Counsellor Nivedita Singh answers your queries about relationships, family, school and life

Body Shaming

“Recently due to exam stress I gained 4-5 kilos and after that the way I felt about my body changed. I became too conscious while wearing the clothes that I normally would. I felt very awkward; I started feeling that all of my friends are secretly judging my weight. How do I get my confidence back and remove the Body shaming that I am inflicting upon myself?”

“I’m too fat … not tall enough … I don’t like my hair … my nose is too long … if only my legs were longer and arms slimmer …”!! Does this sound familiar? If so, you’re not alone. As a teenager, you’re going through lots of changes in your body, and, as your body changes, so does your image of yourself.
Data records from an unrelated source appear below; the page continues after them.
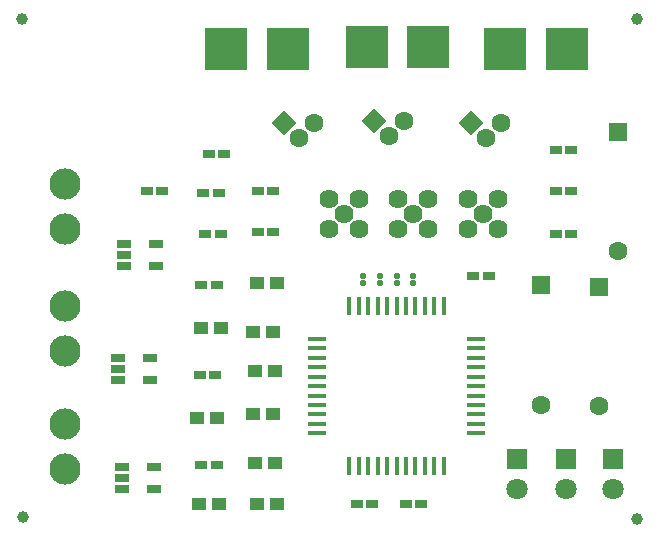
<source format=gbr>
G04 DipTrace 4.0.0.2*
G04 TopMask.gbr*
%MOIN*%
G04 #@! TF.FileFunction,Soldermask,Top*
G04 #@! TF.Part,Single*
%AMOUTLINE1*
4,1,28,
-0.004558,0.009253,
0.004558,0.009254,
0.005886,0.009079,
0.007243,0.008517,
0.008409,0.007622,
0.009304,0.006456,
0.009866,0.005099,
0.010041,0.003771,
0.010041,-0.003771,
0.009866,-0.005098,
0.009304,-0.006456,
0.008409,-0.007622,
0.007244,-0.008516,
0.005886,-0.009079,
0.004558,-0.009253,
-0.004558,-0.009254,
-0.005886,-0.009079,
-0.007243,-0.008517,
-0.008409,-0.007622,
-0.009304,-0.006456,
-0.009866,-0.005099,
-0.010041,-0.003771,
-0.010041,0.003771,
-0.009866,0.005098,
-0.009304,0.006456,
-0.008409,0.007622,
-0.007244,0.008516,
-0.005886,0.009079,
-0.004558,0.009253,
0*%
%AMOUTLINE4*
4,1,4,
-0.041762,0.0,
0.0,0.041762,
0.041762,0.0,
0.0,-0.041762,
-0.041762,0.0,
0*%
%ADD29C,0.03937*%
%ADD39R,0.047247X0.027562*%
%ADD41R,0.141735X0.141735*%
%ADD43R,0.039373X0.031499*%
%ADD45C,0.070869*%
%ADD47R,0.070869X0.070869*%
%ADD49R,0.062995X0.01772*%
%ADD51R,0.01772X0.062995*%
%ADD53C,0.10394*%
%ADD55C,0.06394*%
%ADD57C,0.062995*%
%ADD59R,0.062995X0.062995*%
%ADD61R,0.047247X0.04331*%
%ADD67OUTLINE1*%
%ADD70OUTLINE4*%
%FSLAX26Y26*%
G04*
G70*
G90*
G75*
G01*
G04 TopMask*
%LPD*%
D61*
X1047734Y499948D3*
X1114663D3*
X1302162Y637450D3*
X1235233Y637449D3*
X1308414Y499949D3*
X1241485Y499947D3*
X1302162Y943701D3*
X1235233Y943699D3*
X1295914Y799951D3*
X1228985Y799948D3*
X1041483Y787450D3*
X1108413Y787452D3*
X1053983Y1087451D3*
X1120913D3*
X1308414Y1237450D3*
X1241485Y1237449D3*
X1295914Y1074951D3*
X1228985Y1074950D3*
D59*
X2187440Y1230019D3*
D57*
X2187462Y832381D3*
D59*
X2443703Y1742518D3*
D57*
X2443691Y1344880D3*
D59*
X2381192Y1223768D3*
D57*
X2381208Y826130D3*
D55*
X1481197Y1518699D3*
X1581197D3*
X1481197Y1418699D3*
X1581197D3*
X1531197Y1468699D3*
X1712448Y1518699D3*
X1812448D3*
X1712448Y1418699D3*
X1812448D3*
X1762448Y1468699D3*
X1943699Y1518699D3*
X2043699D3*
X1943699Y1418699D3*
X2043699D3*
X1993699Y1468699D3*
D53*
X599951Y768700D3*
Y618700D3*
D29*
X462451Y456200D3*
X2506200Y449951D3*
Y2118700D3*
X456200D3*
D51*
X1548718Y1159447D3*
X1580214D3*
X1611710D3*
X1643207D3*
X1674703D3*
X1706199D3*
X1737695D3*
X1769191D3*
X1800687D3*
X1832183D3*
X1863679D3*
X1548718Y627951D3*
X1580214D3*
X1611710D3*
X1643207D3*
X1674703D3*
X1706199D3*
X1737695D3*
X1769191D3*
X1800687D3*
X1832183D3*
X1863679D3*
D49*
X1971947Y1051179D3*
Y1019683D3*
Y988187D3*
Y956691D3*
Y925195D3*
Y893699D3*
Y862203D3*
Y830707D3*
Y799210D3*
Y767714D3*
Y736218D3*
X1440451Y1051179D3*
Y1019683D3*
Y988187D3*
Y956691D3*
Y925195D3*
Y893699D3*
Y862203D3*
Y830707D3*
Y799210D3*
Y767714D3*
Y736218D3*
D47*
X2427419Y649951D3*
D45*
X2427417Y549951D3*
D47*
X2271166Y649949D3*
D45*
X2271171Y549949D3*
D47*
X2108666Y649949D3*
D45*
X2108671Y549949D3*
D67*
X1762448Y1262154D3*
Y1237745D3*
X1706198Y1262154D3*
X1706199Y1237745D3*
D43*
X1961857Y1262449D3*
X2013039D3*
X1049357Y931199D3*
X1100539Y931201D3*
X1068108Y1399951D3*
X1119289D3*
X1061857Y1537451D3*
X1113039D3*
X874359Y1543699D3*
X925540D3*
X1055608Y631200D3*
X1106789D3*
X1055608Y1231200D3*
X1106789D3*
X2236856Y1543699D3*
X2288037D3*
X2236856Y1681197D3*
X2288037D3*
X2236856Y1399948D3*
X2288037D3*
X1243107Y1543700D3*
X1294288D3*
X1243107Y1406199D3*
X1294288D3*
X1080608Y1668699D3*
X1131789D3*
X1736857Y499949D3*
X1788039D3*
X1574359D3*
X1625540D3*
D67*
X1593697Y1262154D3*
X1593698Y1237745D3*
X1649946Y1262154D3*
X1649947Y1237745D3*
D41*
X1343700Y2018700D3*
X1606200Y2024951D3*
X2068700Y2018700D3*
X1137449D3*
X1812449Y2024951D3*
X2274949Y2018700D3*
D39*
X790549Y624850D3*
Y587448D3*
Y550046D3*
X896848D3*
Y624850D3*
X778048Y987348D3*
X778049Y949947D3*
X778050Y912545D3*
X884350Y912548D3*
X884347Y987351D3*
X796798Y1368600D3*
Y1331199D3*
Y1293797D3*
X903098D3*
Y1368600D3*
D57*
X1429672Y1770224D3*
D70*
X1329672D3*
D57*
X1379672Y1720224D3*
X2054672Y1770224D3*
D70*
X1954672D3*
D57*
X2004672Y1720224D3*
X1729675Y1776476D3*
D70*
X1629675D3*
D57*
X1679675Y1726476D3*
D53*
X599951Y1568700D3*
X599953Y1418700D3*
X599951Y1162449D3*
X599953Y1012449D3*
M02*

</source>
Add to this the stress and pressure of preparing for exams. Lifestyle becomes more sedentary and calorie intake goes up. Hormone, anxiety, less sleep and low exercise are the hallmarks of students’ life today. Stress hormones are programmed to store fat in us. While studying, we tend to reach out for comfort food to address stress, which make us sluggish, slows down our metabolism, affects our memory, thereby causing further stress. This becomes a self-perpetuating cycle. An important disclaimer here is, that contrary to popular belief, sleep deficit does not make us burn calories but is a powerful factor influencing weight gain.

Students and teens across the globe are experiencing most of what you have shared. A few things for you to flag and remember are as follows.

Body shaming, whether inflicted by self or others is a form of abuse. You have got to stop engaging in it. Allowing your confidence levels and self-esteem to ride on your physical attributes is extremely common, but again, not to be indulged in. Yes, it can and does hurt when friends make fun or pass snide remarks, but it helps to remember that overcoming it is in your hands. Self-esteem comes from doing things that are challenging for us. Now that exams are over, take charge of yourself. Decrease sugary beverages, do portion control, limit fast food, make healthier food choices, increase physical activity and decrease screen time. Aerobic exercise will decrease the stress hormone (cortisol) and trigger release of chemicals that not only speed up metabolism but will also improve mood.

A word of caution.

Look around you, all human beings (even the most perfect-seeming celebrity) are imperfect. It’s what makes each of us unique and original! Everyone has things that they can’t change and need to accept. If there are things about yourself that you want to change and can, do this by making realistic and achievable goals for yourself. One sees today’s youth stuck into a food and body preoccupation, repeated cycles of weight loss and regain, distraction from other personal health goals and obsessive dieting and/or exercising. It’s a trap you need to be aware of and not get sucked into. Learn mindful eating. Eat with awareness. Engage in lifestyle modification with regular and consistent exercise. Be optimistic but also rational and realistic.